L1=['Smith, John, 2008,  12,  10,  Male', 'Bates, John,  2006,  1,  Male', 'Johnson, John,  2009,  1,  28,  Male', 'James,  John,  2008,  3,  Male']

L2=['Smith,  Joy, 2008,  12,  10,  Female', 'Smith,  Kevin,  2008,  12,  10,  Male', 'Smith,  Matt,  2008,  12,  10,  Male', 'Smith,  Carol,  2000,  12,  11,  Female', 'Smith,  Sue,  2000,  12,  11,  Female', 'Johnson,  Alex,  2008,  3,  Male', 'Johnson,  Emma,  2008,  3,  Female', 'James,  Peter,  2008,  3,  Male', 'James,  Chelsea,  2008,  3,  Female'] 

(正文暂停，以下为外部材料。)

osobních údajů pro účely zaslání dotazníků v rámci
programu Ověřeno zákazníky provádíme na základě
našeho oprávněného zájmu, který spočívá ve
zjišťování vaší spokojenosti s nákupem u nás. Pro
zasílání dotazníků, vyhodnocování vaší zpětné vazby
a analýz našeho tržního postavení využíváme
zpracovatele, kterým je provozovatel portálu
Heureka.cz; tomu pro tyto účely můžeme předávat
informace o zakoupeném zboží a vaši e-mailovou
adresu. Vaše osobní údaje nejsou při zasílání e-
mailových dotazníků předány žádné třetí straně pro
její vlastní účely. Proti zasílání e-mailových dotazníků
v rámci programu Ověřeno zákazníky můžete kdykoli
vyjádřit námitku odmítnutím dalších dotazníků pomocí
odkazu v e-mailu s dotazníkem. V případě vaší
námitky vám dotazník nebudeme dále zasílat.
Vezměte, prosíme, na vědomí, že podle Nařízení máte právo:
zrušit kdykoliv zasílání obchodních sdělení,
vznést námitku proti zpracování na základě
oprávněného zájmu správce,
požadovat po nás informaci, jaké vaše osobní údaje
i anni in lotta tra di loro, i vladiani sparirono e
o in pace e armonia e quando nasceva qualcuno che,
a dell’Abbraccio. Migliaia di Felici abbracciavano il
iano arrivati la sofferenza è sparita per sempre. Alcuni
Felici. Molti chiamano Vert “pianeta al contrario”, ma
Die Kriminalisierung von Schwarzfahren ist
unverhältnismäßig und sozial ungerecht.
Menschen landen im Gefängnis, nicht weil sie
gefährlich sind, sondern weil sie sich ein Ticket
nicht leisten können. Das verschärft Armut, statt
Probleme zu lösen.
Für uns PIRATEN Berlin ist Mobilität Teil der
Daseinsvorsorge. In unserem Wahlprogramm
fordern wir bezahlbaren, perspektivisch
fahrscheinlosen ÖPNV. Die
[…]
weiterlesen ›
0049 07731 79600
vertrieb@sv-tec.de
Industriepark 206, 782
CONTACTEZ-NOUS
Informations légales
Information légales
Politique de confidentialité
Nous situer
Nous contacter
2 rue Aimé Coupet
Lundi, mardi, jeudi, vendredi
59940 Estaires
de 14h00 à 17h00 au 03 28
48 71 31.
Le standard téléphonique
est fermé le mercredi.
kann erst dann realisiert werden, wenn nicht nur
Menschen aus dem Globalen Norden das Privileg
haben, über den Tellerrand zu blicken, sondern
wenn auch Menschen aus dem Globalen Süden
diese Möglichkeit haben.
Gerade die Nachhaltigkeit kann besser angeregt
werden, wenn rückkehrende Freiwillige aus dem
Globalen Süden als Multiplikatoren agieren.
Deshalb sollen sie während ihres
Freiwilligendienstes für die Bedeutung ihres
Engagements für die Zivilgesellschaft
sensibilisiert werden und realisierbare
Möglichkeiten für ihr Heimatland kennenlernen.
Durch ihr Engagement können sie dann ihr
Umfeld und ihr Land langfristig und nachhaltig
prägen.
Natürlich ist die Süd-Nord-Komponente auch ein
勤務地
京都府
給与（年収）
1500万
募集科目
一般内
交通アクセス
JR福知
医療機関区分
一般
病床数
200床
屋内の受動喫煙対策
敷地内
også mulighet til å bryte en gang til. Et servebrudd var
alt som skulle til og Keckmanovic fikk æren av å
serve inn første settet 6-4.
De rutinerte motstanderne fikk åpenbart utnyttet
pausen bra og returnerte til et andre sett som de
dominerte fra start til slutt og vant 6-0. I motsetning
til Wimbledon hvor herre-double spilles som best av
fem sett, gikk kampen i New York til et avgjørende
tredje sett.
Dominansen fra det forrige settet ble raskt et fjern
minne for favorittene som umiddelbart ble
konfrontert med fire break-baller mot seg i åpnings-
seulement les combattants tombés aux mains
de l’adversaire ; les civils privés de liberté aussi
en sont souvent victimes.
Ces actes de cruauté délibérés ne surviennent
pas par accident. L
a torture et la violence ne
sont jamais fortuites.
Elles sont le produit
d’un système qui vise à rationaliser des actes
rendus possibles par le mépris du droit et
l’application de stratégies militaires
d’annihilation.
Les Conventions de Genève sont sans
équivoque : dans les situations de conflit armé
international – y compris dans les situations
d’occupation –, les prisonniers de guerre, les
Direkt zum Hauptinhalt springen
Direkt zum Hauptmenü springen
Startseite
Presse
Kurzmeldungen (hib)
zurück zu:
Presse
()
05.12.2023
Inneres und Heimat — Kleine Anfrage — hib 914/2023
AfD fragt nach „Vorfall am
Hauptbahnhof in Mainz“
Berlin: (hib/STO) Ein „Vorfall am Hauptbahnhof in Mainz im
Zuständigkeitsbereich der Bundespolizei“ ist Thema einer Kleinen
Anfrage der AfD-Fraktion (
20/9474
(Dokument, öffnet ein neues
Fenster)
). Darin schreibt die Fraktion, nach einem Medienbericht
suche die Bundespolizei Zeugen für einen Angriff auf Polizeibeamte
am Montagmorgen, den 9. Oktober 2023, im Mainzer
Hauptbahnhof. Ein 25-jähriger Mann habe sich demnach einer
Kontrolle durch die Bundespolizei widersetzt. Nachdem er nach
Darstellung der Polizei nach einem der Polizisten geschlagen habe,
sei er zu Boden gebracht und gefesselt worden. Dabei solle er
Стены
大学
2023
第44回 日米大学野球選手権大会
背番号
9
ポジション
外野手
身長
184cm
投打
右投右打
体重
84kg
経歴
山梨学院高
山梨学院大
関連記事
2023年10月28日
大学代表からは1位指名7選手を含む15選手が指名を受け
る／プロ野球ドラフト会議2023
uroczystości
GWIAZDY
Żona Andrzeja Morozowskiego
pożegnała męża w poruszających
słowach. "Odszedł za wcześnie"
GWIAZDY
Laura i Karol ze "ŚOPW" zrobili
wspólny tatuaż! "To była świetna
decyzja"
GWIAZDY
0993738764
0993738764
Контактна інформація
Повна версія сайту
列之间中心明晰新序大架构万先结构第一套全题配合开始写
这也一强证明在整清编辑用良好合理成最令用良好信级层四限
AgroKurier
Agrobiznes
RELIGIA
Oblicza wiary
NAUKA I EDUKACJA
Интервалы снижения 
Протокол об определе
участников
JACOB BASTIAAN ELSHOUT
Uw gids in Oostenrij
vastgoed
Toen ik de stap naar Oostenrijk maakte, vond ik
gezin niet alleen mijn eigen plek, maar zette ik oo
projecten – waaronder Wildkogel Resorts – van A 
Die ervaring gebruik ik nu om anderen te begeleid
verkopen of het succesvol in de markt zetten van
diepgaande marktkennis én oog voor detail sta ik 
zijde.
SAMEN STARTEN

我想用它来比较一个家庭中每个人(姓氏相同)的日期与他们每个家庭中的“约翰”。日期从包括年、月和日,到只有年和月,再到只有年。我想找出约翰的日期和他每个家庭成员的日期之间的差异,直到我能做到的最具体的点(如果一个日期包含所有 3 个部分而另一个只有月份和年份,那么只找到月份和年份的时差)。这是我迄今为止尝试过的方法,但它不起作用,因为它没有使用正确的名称和日期(它只给了每个约翰一个兄弟姐妹),而且它计算日期之间时间的方式令人困惑和错误:

for line in L1:
    type=line.split(',')
    if len(type)>=1:
        family=type[0]
        if len(type)==6:
            yearA=type[2]
            monthA=type[3]
            dayA=type[4]
            sex=type[5]
            print '%s, John Published in %s, %s, %s, %s' %(family, yearA, monthA, dayA, sex)
        elif len(type)==5:
            yearA=type[2]
            monthA=type[3]
            sex=type[4]
            print '%s, John Published in %s, %s, %s' %(family, yearA, monthA, sex)
        elif len(type)==4:
            yearA=type[2]
            sex=type[3]
            print '%s, John Published in %s, %s' %(family, yearA, sex)
    for line in L2:
        if re.search(family, line):
            word=line.split(',')
            name=word[1]
            if len(word)==6:
                yearB=word[2]
                monthB=word[3]
                dayB=word[4]
                sex=word[5]
            elif len(word)==5:
                yearB=word[2]
                monthB=word[3]
                sex=word[4]
            elif len(word)==4:
                yearB=word[2]
                sex=word[3]
    if dayA and dayB:
        yeardiff= int(yearA)-int(yearB)
        monthdiff=int(monthA)-int(monthB)
        daydiff=int(dayA)-int(dayB)
        print'%s, %s Published %s year(s), %s month(s), %s day(s) before/after John, %s' %(family, name, yeardiff, monthdiff, daydiff, sex)
    elif not dayA and not dayB  and monthA and monthB:
        yeardiff= int(yearA)-int(yearB)
        monthdiff=int(monthA)-int(monthB)
        print'%s, %s Published %s year(s), %s month(s), before/after John, %s' %(family, name, yeardiff, monthdiff, sex)
    elif not monthA and not monthB and yearA and yearB:
        yeardiff= int(yearA)-int(yearB)
        print'%s, %s Published %s year(s), before/after John, %s' %(family, name, yeardiff, sex)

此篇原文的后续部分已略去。